Telltale Signs Your Well May Need To Be Serviced
While you enjoy your beautiful home in the country, there are a few things you'll need to maintain on a regular basis. This includes your well and septic tank. But in between routine maintenance, how do you know if there is a potential problem? If you happen to notice some of these issues popping up, it's best to address them right away rather than put them off.
One of the most obvious signs of a problem with your well is a lack of water. If you wake up to no water at all, there could be several culprits.
The first thing most homeowners do is check their well pumps to make sure it is turning on and didn't lose prime. In addition, have a well company come out and evaluate the situation. They may have to lower the water pipe deeper into the well so the pump can work properly. If this doesn't work, consider having a new well dug to tap into a better water source.

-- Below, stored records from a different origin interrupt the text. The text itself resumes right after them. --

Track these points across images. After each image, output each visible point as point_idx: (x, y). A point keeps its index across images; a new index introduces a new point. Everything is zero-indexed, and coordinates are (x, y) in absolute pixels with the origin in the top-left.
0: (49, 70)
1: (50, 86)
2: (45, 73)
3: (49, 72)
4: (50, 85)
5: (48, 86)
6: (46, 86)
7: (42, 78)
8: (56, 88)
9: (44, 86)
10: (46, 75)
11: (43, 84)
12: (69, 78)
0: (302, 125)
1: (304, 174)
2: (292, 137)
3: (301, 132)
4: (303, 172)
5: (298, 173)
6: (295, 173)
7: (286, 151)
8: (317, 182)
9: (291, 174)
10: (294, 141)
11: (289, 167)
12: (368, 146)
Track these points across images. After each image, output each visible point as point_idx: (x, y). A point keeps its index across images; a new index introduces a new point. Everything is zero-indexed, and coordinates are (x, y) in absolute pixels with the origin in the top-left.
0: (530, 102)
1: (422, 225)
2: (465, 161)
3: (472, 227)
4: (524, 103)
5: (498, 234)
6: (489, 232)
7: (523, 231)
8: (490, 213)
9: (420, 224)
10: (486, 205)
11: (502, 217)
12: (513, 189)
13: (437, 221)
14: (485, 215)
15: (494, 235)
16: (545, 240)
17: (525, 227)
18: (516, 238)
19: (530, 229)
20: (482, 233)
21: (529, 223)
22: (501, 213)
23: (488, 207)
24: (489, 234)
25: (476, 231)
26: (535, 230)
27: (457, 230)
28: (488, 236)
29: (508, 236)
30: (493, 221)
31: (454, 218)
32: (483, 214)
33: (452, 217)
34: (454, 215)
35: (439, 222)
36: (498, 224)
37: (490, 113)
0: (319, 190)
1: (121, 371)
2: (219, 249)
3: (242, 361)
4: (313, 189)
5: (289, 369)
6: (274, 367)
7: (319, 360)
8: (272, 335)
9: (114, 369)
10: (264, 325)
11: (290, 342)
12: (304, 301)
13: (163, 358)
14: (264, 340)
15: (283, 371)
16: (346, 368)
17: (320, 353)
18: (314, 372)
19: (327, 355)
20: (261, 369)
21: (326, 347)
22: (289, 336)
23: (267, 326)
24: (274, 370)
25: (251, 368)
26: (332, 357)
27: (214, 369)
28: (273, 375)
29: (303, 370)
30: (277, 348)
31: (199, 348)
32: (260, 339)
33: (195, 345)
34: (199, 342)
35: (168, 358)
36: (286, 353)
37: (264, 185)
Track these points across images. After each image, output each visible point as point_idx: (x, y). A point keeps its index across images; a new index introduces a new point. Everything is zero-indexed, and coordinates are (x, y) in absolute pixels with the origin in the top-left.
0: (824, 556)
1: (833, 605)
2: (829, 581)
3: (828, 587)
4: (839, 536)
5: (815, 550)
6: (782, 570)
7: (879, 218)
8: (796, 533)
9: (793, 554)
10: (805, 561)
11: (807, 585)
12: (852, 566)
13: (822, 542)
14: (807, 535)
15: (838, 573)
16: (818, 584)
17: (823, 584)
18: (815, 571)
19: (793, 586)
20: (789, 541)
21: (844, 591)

It could also be a crack in one of the main water pipes. Signs of this include a small amount of water emerging but also a lot of sputtering and air in the lines.
Cloudy or muddy water despite proper water treatment could indicate a sinking water table or bad filter.
Slow Water Pressure
Turn on your faucet or shower only to have the water trickle out? Slow water pressure can be indicative that your well and water system need servicing. A bad pressure switch or gauge may be the issue. Either the switch is bad or it is malfunctioning because of a minor leak. A well servicing pro will be able to access the switch and tell if the contacts just need to be cleaned, if there is a blockage somewhere in the lines, or if it can be repaired.
High Electric Bill
Noticing a sudden rise in your electric bill can be alarming. You'll need to troubleshoot where it's coming from. If you notice that the well pump is turning on and off constantly or staying on continuously, it definitely needs to be checked. It could be because of bad rings or seals or just a worn-out pressure switch. Find a plumber or well water pro that specializes in pressure tanks to come out and troubleshoot the entire system. Once fixed, you should start to see your pump running normally (between 40 and 60 psi) and your utility bills back in check.
Routine inspections from a qualified water well contractor or plumber can help spot underlying issues before they become a real problem. Being without water is difficult. Get these issues checked and keep things flowing.